Take product 10002 as example, we will check its related product, and recommend them to any user who has bought 10002 before.

In [81]:
related_items = item_user_similarity.loc['10002'].nlargest(10)
related_prods = df.loc[df['StockCode'].isin(related_items.index), ['StockCode', 'Description']].drop_duplicates().set_index('StockCode').join(related_items)
related_prods.rename(columns={'10002': 'cosSim'}, inplace=True)
related_prods.sort_values(by='cosSim',ascending=False)
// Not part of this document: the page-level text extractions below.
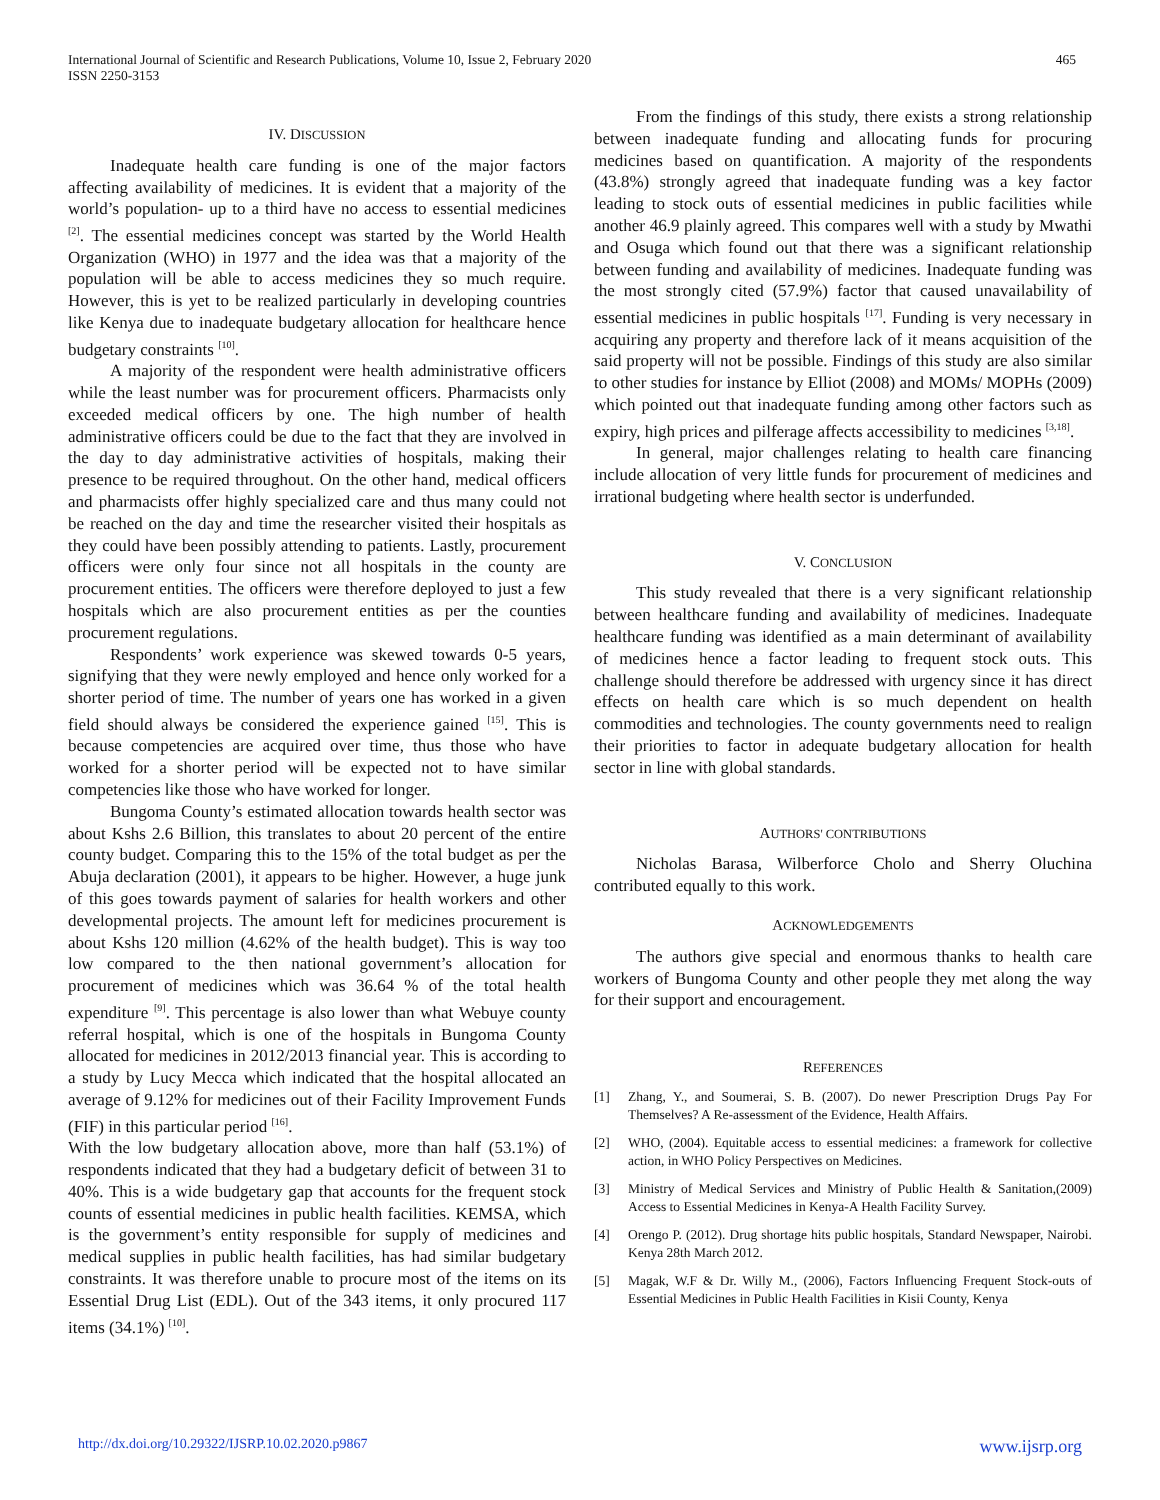International Journal of Scientific and Research Publications, Volume 10, Issue 2, February 2020
ISSN 2250-3153
465
IV. DISCUSSION
Inadequate health care funding is one of the major factors affecting availability of medicines. It is evident that a majority of the world’s population- up to a third have no access to essential medicines <sup>[2]</sup>. The essential medicines concept was started by the World Health Organization (WHO) in 1977 and the idea was that a majority of the population will be able to access medicines they so much require. However, this is yet to be realized particularly in developing countries like Kenya due to inadequate budgetary allocation for healthcare hence budgetary constraints <sup>[10]</sup>.
A majority of the respondent were health administrative officers while the least number was for procurement officers. Pharmacists only exceeded medical officers by one. The high number of health administrative officers could be due to the fact that they are involved in the day to day administrative activities of hospitals, making their presence to be required throughout. On the other hand, medical officers and pharmacists offer highly specialized care and thus many could not be reached on the day and time the researcher visited their hospitals as they could have been possibly attending to patients. Lastly, procurement officers were only four since not all hospitals in the county are procurement entities. The officers were therefore deployed to just a few hospitals which are also procurement entities as per the counties procurement regulations.
Respondents’ work experience was skewed towards 0-5 years, signifying that they were newly employed and hence only worked for a shorter period of time. The number of years one has worked in a given field should always be considered the experience gained <sup>[15]</sup>. This is because competencies are acquired over time, thus those who have worked for a shorter period will be expected not to have similar competencies like those who have worked for longer.
Bungoma County’s estimated allocation towards health sector was about Kshs 2.6 Billion, this translates to about 20 percent of the entire county budget. Comparing this to the 15% of the total budget as per the Abuja declaration (2001), it appears to be higher. However, a huge junk of this goes towards payment of salaries for health workers and other developmental projects. The amount left for medicines procurement is about Kshs 120 million (4.62% of the health budget). This is way too low compared to the then national government’s allocation for procurement of medicines which was 36.64 % of the total health expenditure <sup>[9]</sup>. This percentage is also lower than what Webuye county referral hospital, which is one of the hospitals in Bungoma County allocated for medicines in 2012/2013 financial year. This is according to a study by Lucy Mecca which indicated that the hospital allocated an average of 9.12% for medicines out of their Facility Improvement Funds (FIF) in this particular period <sup>[16]</sup>.
With the low budgetary allocation above, more than half (53.1%) of respondents indicated that they had a budgetary deficit of between 31 to 40%. This is a wide budgetary gap that accounts for the frequent stock counts of essential medicines in public health facilities. KEMSA, which is the government’s entity responsible for supply of medicines and medical supplies in public health facilities, has had similar budgetary constraints. It was therefore unable to procure most of the items on its Essential Drug List (EDL). Out of the 343 items, it only procured 117 items (34.1%) <sup>[10]</sup>.
From the findings of this study, there exists a strong relationship between inadequate funding and allocating funds for procuring medicines based on quantification. A majority of the respondents (43.8%) strongly agreed that inadequate funding was a key factor leading to stock outs of essential medicines in public facilities while another 46.9 plainly agreed. This compares well with a study by Mwathi and Osuga which found out that there was a significant relationship between funding and availability of medicines. Inadequate funding was the most strongly cited (57.9%) factor that caused unavailability of essential medicines in public hospitals <sup>[17]</sup>. Funding is very necessary in acquiring any property and therefore lack of it means acquisition of the said property will not be possible. Findings of this study are also similar to other studies for instance by Elliot (2008) and MOMs/ MOPHs (2009) which pointed out that inadequate funding among other factors such as expiry, high prices and pilferage affects accessibility to medicines <sup>[3,18]</sup>.
In general, major challenges relating to health care financing include allocation of very little funds for procurement of medicines and irrational budgeting where health sector is underfunded.
V. CONCLUSION
This study revealed that there is a very significant relationship between healthcare funding and availability of medicines. Inadequate healthcare funding was identified as a main determinant of availability of medicines hence a factor leading to frequent stock outs. This challenge should therefore be addressed with urgency since it has direct effects on health care which is so much dependent on health commodities and technologies. The county governments need to realign their priorities to factor in adequate budgetary allocation for health sector in line with global standards.
AUTHORS' CONTRIBUTIONS
Nicholas Barasa, Wilberforce Cholo and Sherry Oluchina contributed equally to this work.
ACKNOWLEDGEMENTS
The authors give special and enormous thanks to health care workers of Bungoma County and other people they met along the way for their support and encouragement.
REFERENCES
[1] Zhang, Y., and Soumerai, S. B. (2007). Do newer Prescription Drugs Pay For Themselves? A Re-assessment of the Evidence, Health Affairs.
[2] WHO, (2004). Equitable access to essential medicines: a framework for collective action, in WHO Policy Perspectives on Medicines.
[3] Ministry of Medical Services and Ministry of Public Health & Sanitation,(2009) Access to Essential Medicines in Kenya-A Health Facility Survey.
[4] Orengo P. (2012). Drug shortage hits public hospitals, Standard Newspaper, Nairobi. Kenya 28th March 2012.
[5] Magak, W.F & Dr. Willy M., (2006), Factors Influencing Frequent Stock-outs of Essential Medicines in Public Health Facilities in Kisii County, Kenya
http://dx.doi.org/10.29322/IJSRP.10.02.2020.p9867 www.ijsrp.org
Unnamed: 0_level_0,Description,cosSim
StockCode,Unnamed: 1_level_1,Unnamed: 2_level_1
10002,INFLATABLE POLITICAL GLOBE,1.0
10125,MINI FUNKY DESIGN TAPES,0.85389
23224,CHERUB HEART DECORATION GOLD,0.713423
23222,CHRISTMAS TREE HANGING GOLD,0.699006
85014A,BLACK/BLUE POLKADOT UMBRELLA,0.626077
20682,RED RETROSPOT CHILDRENS UMBRELLA,0.597314
23007,SPACEBOY BABY GIFT SET,0.575727
23009,I LOVE LONDON BABY GIFT SET,0.557707
23010,CIRCUS PARADE BABY GIFT SET,0.553042
85014B,RED RETROSPOT UMBRELLA,0.45768


Customers bought INFLATABLE POLITICAL GLOBE are also likely to buy MINI FUNKY DESIGN TAPES, and CHERUB HEART DECORATION GOLD, which are all some party decoration stuffs. Great, we can also recommend these to custmers.